### DATA TO USE:
☆ ☆ ☆ ☆ ☆ ☆ ☆
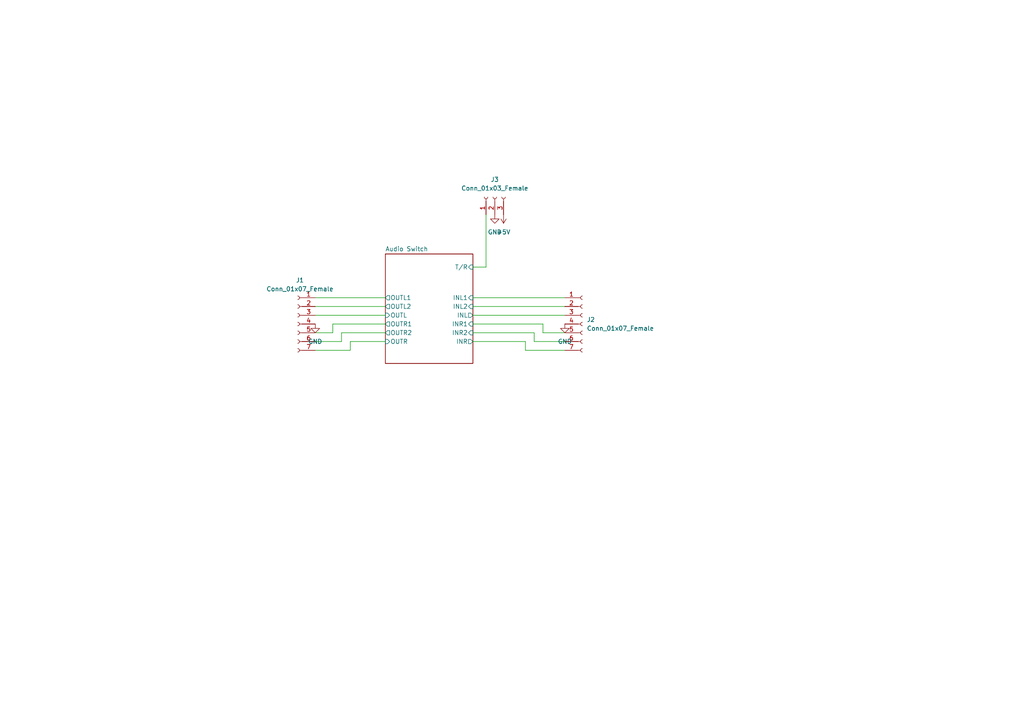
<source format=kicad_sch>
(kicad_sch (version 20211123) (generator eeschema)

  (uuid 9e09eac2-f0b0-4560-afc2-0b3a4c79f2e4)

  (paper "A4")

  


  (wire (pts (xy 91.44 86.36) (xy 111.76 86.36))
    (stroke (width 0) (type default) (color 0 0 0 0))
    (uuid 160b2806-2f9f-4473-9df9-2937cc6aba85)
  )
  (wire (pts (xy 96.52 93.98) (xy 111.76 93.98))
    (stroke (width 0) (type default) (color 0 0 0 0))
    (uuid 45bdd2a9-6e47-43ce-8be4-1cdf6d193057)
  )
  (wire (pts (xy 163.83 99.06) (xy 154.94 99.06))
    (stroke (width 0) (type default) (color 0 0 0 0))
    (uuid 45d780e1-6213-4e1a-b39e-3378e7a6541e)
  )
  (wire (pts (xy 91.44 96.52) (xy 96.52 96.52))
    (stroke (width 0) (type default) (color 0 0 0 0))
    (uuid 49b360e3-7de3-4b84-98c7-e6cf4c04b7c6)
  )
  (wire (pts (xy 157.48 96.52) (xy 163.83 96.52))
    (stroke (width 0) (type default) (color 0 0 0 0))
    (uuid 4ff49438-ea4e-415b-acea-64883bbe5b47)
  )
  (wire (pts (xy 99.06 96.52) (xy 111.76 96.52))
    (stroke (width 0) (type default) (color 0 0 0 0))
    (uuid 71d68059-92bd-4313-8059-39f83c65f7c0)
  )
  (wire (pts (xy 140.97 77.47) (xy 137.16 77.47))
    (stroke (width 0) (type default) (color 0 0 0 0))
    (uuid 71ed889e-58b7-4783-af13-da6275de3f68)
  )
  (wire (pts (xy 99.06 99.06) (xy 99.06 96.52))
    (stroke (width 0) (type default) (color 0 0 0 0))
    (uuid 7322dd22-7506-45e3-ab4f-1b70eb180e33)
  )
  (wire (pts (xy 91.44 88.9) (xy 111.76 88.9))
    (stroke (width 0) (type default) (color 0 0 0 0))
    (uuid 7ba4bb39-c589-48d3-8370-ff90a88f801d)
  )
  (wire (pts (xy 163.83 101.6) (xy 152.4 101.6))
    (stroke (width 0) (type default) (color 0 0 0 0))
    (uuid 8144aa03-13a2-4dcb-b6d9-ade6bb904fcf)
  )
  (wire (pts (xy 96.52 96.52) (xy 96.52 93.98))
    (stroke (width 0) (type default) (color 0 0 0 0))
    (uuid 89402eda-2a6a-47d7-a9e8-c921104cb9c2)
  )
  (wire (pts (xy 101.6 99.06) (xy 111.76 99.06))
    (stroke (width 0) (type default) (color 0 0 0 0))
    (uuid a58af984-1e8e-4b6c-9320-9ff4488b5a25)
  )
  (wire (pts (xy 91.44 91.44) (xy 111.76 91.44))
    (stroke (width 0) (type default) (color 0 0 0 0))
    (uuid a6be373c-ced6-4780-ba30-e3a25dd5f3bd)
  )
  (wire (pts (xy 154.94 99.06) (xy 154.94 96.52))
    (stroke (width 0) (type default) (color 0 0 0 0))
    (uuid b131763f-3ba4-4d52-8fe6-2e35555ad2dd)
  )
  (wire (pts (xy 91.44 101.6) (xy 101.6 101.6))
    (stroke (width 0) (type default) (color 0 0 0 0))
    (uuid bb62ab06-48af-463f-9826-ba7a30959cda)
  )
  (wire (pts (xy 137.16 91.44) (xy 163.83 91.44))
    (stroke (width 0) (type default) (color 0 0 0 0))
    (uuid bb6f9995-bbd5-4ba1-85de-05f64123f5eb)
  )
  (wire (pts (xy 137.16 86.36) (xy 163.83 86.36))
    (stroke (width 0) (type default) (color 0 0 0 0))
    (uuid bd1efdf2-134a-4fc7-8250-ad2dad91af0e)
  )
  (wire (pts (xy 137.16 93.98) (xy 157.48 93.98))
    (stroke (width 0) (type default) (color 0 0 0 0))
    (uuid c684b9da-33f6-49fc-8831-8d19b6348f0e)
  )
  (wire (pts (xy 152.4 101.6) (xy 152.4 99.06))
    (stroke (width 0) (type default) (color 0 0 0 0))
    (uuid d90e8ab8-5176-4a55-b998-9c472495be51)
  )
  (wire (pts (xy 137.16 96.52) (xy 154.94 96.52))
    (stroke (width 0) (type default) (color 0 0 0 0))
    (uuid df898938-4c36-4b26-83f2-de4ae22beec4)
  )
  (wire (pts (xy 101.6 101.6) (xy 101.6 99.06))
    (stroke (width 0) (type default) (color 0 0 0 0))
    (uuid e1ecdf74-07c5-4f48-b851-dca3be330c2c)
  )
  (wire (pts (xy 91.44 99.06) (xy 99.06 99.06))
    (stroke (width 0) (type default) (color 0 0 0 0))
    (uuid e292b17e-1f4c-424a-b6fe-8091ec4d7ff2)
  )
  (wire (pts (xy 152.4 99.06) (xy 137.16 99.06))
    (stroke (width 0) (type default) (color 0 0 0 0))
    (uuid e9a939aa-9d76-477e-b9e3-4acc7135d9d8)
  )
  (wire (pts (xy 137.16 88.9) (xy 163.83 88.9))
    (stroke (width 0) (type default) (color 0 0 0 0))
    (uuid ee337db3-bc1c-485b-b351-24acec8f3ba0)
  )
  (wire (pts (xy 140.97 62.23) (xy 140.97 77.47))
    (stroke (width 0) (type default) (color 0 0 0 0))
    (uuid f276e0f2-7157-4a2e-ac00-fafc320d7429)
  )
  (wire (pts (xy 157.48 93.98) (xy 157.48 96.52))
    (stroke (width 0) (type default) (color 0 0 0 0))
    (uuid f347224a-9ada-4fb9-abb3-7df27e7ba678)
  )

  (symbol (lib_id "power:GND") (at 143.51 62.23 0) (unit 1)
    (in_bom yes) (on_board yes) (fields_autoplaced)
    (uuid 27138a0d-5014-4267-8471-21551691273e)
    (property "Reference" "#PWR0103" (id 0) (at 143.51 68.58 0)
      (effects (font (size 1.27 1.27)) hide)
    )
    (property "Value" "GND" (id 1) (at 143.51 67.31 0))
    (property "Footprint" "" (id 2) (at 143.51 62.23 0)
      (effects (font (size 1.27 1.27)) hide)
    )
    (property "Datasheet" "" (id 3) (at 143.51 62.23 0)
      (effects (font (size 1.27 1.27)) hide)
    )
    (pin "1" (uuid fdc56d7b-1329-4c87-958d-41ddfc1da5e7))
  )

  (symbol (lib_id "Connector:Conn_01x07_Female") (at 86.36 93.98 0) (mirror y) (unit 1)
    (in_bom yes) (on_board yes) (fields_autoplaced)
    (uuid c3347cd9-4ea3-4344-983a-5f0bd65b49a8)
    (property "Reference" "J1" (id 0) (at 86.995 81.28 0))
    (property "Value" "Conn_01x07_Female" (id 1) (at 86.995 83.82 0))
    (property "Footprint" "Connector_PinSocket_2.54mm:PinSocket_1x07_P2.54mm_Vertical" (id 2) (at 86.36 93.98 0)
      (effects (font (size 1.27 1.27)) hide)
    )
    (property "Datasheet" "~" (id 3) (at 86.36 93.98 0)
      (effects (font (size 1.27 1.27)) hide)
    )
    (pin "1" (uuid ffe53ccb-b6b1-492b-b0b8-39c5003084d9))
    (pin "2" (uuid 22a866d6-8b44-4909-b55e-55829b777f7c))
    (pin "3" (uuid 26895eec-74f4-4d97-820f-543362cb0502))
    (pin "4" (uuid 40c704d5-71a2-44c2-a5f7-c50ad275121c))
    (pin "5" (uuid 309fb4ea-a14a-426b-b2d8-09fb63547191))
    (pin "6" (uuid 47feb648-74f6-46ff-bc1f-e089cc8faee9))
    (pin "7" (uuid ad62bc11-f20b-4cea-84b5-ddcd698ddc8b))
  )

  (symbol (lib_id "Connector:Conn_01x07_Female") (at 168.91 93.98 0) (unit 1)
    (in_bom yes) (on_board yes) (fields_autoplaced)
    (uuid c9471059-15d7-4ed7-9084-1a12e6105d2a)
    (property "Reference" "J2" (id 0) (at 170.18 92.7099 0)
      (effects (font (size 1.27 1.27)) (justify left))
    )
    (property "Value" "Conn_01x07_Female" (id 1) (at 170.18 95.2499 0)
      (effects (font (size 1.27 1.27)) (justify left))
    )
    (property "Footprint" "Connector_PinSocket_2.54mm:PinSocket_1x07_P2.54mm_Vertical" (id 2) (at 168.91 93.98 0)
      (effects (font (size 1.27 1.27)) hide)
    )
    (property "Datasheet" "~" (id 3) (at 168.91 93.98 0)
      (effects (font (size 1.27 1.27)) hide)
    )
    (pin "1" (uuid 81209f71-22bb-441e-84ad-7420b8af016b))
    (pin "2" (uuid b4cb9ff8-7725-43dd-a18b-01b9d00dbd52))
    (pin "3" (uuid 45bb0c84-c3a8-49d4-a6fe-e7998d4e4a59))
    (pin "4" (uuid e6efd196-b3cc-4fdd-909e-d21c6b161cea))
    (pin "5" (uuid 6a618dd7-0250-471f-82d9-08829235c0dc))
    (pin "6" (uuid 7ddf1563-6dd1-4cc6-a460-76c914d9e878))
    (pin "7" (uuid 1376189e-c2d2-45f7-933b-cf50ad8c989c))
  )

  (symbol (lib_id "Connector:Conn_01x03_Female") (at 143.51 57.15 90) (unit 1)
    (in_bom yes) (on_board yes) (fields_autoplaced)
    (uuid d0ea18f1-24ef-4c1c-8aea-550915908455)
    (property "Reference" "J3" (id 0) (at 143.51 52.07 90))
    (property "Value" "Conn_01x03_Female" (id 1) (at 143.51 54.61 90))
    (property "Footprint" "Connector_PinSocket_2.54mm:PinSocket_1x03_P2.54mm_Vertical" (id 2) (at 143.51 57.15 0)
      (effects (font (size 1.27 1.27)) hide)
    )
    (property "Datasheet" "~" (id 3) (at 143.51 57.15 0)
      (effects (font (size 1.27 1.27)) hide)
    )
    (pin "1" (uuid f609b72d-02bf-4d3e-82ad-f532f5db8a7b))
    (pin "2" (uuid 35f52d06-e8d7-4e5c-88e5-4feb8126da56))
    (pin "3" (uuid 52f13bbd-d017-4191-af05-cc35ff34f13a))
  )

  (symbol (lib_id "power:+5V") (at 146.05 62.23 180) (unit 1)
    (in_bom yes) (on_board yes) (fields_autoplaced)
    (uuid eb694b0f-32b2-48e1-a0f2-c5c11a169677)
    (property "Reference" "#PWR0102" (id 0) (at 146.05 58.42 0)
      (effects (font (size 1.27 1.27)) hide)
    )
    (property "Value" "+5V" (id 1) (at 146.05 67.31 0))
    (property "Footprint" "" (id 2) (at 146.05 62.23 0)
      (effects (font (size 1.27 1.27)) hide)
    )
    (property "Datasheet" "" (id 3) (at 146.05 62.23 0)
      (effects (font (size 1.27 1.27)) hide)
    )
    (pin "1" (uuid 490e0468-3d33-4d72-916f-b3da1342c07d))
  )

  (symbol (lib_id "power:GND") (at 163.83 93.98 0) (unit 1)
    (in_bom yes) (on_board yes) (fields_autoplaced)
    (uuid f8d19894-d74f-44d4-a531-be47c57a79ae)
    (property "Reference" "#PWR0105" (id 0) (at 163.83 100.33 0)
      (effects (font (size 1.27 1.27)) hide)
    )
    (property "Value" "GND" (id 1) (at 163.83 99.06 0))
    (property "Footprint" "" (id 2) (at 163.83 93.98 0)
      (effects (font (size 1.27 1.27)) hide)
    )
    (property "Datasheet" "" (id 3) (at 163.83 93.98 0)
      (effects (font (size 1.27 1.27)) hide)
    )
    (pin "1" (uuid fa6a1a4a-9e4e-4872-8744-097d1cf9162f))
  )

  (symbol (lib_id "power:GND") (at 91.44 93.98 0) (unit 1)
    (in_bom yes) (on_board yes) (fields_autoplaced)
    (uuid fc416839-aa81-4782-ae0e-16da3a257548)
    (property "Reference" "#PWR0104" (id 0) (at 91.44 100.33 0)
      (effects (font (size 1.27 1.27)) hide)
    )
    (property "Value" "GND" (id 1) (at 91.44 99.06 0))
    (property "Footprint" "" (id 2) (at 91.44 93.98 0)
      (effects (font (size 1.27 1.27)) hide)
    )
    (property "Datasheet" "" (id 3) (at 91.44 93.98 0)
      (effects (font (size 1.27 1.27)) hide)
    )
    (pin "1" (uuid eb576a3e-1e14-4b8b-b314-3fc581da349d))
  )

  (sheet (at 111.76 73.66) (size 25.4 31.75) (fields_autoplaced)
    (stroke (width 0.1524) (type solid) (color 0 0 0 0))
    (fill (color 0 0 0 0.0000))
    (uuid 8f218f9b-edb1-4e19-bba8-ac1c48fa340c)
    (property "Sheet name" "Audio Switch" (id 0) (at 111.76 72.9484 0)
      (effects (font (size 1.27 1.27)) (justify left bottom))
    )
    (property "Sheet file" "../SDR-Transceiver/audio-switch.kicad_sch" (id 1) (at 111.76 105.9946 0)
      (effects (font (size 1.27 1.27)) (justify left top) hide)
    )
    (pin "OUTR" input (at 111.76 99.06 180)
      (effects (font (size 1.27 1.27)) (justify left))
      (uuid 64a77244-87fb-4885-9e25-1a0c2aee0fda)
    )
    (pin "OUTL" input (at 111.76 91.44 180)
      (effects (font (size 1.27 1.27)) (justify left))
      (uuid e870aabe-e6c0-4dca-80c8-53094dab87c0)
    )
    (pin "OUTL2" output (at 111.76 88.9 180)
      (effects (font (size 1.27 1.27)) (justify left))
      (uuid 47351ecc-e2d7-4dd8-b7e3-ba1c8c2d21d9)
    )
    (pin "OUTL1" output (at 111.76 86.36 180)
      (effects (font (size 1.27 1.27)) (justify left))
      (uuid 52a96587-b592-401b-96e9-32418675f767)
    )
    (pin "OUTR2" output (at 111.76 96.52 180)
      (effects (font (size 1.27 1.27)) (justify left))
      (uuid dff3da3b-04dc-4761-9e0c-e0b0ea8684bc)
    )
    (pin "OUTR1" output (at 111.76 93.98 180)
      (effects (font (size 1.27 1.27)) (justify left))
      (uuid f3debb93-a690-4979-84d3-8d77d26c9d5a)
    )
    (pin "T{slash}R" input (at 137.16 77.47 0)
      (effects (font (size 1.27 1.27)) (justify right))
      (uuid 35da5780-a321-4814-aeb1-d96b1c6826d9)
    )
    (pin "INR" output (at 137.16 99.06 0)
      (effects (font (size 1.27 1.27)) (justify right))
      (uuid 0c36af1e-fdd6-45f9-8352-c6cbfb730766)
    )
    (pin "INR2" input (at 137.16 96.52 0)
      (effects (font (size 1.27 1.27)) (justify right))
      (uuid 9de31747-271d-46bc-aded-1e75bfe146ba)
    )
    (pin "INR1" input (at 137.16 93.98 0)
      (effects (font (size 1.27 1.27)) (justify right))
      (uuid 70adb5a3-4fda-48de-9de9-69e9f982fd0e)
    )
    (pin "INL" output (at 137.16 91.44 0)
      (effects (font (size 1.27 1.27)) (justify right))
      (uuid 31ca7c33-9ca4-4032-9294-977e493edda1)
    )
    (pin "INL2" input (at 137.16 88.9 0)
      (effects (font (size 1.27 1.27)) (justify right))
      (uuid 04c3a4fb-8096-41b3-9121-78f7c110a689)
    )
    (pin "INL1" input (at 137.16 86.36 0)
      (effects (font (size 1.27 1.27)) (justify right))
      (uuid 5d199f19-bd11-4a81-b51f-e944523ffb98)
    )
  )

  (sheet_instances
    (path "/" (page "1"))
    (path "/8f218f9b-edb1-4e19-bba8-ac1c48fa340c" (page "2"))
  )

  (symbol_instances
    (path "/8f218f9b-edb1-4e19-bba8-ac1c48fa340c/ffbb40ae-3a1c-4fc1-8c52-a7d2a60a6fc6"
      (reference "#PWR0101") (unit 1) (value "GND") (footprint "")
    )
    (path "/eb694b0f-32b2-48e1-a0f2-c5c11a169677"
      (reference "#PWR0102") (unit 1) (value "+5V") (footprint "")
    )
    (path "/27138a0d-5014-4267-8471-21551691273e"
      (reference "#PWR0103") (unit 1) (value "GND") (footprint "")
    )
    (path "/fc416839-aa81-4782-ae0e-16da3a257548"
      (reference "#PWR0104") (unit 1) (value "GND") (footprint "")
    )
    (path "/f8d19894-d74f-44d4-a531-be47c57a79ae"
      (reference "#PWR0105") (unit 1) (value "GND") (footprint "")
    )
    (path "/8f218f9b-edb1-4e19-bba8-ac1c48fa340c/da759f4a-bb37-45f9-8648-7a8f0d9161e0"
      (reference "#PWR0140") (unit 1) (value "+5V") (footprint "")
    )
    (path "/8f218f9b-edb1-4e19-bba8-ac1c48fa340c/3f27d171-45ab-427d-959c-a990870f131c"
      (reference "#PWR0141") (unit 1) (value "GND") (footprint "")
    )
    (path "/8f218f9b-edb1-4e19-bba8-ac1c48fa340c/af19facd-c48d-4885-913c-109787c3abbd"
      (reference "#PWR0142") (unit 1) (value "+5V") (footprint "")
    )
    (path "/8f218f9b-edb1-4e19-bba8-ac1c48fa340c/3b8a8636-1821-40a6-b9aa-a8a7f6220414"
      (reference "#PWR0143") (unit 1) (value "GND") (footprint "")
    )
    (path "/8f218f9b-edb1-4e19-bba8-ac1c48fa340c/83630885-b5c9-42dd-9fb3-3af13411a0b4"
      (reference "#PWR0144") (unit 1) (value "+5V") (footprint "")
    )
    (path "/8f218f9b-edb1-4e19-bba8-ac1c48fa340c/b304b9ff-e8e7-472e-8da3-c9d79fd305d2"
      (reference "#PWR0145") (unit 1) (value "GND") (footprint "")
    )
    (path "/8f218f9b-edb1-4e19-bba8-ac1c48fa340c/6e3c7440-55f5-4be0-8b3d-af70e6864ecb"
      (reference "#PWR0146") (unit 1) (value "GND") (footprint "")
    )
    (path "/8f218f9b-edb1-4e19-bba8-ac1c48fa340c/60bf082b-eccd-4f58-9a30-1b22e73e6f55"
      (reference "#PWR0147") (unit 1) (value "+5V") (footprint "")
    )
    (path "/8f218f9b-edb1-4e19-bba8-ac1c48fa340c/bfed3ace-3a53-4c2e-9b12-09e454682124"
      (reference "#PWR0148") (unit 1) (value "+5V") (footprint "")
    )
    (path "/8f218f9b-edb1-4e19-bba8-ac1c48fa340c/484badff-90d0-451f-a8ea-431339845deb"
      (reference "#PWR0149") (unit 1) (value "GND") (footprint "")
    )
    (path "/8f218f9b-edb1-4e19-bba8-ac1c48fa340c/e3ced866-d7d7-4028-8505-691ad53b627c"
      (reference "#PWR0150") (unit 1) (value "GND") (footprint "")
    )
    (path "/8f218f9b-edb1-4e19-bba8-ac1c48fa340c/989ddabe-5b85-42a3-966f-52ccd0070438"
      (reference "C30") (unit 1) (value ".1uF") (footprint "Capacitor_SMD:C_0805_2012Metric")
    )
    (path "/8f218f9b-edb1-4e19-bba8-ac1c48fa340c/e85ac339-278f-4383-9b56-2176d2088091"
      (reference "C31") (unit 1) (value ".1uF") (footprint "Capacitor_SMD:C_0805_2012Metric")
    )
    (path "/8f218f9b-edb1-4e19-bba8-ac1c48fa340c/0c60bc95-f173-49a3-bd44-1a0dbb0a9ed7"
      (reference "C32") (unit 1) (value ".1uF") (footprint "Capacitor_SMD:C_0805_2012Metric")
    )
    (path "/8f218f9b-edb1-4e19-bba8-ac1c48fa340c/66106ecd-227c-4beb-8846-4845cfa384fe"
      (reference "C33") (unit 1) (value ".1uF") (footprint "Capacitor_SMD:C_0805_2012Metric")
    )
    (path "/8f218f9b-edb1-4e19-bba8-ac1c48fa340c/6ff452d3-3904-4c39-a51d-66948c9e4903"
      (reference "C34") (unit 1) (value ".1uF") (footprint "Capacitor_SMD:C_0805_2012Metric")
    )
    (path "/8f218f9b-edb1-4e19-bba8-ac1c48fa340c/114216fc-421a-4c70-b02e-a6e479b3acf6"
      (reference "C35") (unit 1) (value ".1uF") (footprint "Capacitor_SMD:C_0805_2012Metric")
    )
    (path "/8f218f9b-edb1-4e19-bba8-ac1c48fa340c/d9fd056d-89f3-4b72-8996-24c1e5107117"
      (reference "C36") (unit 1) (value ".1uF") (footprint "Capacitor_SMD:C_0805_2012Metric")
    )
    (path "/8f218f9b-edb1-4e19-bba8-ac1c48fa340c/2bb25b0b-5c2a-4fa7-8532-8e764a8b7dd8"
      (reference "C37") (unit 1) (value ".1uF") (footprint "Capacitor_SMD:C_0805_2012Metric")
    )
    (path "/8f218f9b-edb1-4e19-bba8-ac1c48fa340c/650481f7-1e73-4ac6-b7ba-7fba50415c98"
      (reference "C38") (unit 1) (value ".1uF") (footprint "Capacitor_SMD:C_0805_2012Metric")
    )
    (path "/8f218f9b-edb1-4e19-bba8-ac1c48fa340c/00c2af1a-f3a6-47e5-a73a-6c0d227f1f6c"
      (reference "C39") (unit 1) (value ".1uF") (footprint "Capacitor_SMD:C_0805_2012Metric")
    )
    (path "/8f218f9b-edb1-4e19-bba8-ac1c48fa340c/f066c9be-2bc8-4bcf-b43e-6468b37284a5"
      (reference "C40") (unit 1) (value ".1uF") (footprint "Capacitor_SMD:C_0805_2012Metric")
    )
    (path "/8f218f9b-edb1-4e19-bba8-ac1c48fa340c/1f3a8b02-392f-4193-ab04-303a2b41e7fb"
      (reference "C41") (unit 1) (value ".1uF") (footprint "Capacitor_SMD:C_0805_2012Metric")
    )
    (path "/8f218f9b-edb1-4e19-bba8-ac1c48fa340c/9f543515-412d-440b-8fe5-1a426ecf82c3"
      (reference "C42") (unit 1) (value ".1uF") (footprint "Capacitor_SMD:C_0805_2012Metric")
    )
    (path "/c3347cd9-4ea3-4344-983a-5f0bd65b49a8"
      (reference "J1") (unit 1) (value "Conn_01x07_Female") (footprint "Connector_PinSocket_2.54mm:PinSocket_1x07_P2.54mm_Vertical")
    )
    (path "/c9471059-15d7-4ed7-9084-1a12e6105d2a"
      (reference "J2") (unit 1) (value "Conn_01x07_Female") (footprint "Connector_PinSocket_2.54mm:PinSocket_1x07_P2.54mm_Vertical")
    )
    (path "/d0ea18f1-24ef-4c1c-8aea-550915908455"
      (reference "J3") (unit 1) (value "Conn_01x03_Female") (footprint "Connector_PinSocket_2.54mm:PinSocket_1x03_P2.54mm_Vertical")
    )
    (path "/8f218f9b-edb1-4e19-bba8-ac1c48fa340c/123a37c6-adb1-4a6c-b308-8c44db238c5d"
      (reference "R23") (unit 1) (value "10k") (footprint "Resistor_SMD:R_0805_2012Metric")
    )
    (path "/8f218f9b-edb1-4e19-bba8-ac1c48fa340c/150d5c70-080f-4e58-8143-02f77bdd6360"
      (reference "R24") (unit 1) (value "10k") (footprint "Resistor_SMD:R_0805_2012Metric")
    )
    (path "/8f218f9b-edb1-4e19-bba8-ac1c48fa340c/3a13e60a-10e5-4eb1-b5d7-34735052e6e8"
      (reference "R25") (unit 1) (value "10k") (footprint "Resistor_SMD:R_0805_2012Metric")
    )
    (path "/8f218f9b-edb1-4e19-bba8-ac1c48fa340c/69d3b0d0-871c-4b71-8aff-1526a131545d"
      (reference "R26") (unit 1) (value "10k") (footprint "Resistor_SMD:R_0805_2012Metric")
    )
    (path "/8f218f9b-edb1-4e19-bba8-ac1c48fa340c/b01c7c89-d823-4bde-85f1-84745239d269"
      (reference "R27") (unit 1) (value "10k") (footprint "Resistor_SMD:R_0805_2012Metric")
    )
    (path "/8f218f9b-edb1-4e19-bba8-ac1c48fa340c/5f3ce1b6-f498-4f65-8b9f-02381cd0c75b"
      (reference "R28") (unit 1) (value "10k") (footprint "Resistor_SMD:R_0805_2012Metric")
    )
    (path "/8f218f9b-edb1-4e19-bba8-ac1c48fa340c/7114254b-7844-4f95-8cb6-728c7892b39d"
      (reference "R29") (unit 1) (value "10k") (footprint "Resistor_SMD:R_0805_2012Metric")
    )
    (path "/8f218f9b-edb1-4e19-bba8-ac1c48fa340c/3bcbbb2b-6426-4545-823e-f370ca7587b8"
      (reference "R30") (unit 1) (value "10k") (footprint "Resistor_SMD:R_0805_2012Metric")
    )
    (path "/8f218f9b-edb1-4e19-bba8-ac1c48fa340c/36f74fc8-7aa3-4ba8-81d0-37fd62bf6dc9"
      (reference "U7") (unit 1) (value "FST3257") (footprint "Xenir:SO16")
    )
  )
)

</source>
☆ ☆ ☆ ☆ ☆ ☆ ☆
### TASK PROMPT:
Copy word for word the stretch of entries above from the line that has "2) (at 143.51 57.15 0)" through the line that has "2) (at 146.05 62.23 0)", both ends included, and nothing outside it.

### SOLUTION TO THIS PROBLEM:
    (property "Footprint" "Connector_PinSocket_2.54mm:PinSocket_1x03_P2.54mm_Vertical" (id 2) (at 143.51 57.15 0)
      (effects (font (size 1.27 1.27)) hide)
    )
    (property "Datasheet" "~" (id 3) (at 143.51 57.15 0)
      (effects (font (size 1.27 1.27)) hide)
    )
    (pin "1" (uuid f609b72d-02bf-4d3e-82ad-f532f5db8a7b))
    (pin "2" (uuid 35f52d06-e8d7-4e5c-88e5-4feb8126da56))
    (pin "3" (uuid 52f13bbd-d017-4191-af05-cc35ff34f13a))
  )

  (symbol (lib_id "power:+5V") (at 146.05 62.23 180) (unit 1)
    (in_bom yes) (on_board yes) (fields_autoplaced)
    (uuid eb694b0f-32b2-48e1-a0f2-c5c11a169677)
    (property "Reference" "#PWR0102" (id 0) (at 146.05 58.42 0)
      (effects (font (size 1.27 1.27)) hide)
    )
    (property "Value" "+5V" (id 1) (at 146.05 67.31 0))
    (property "Footprint" "" (id 2) (at 146.05 62.23 0)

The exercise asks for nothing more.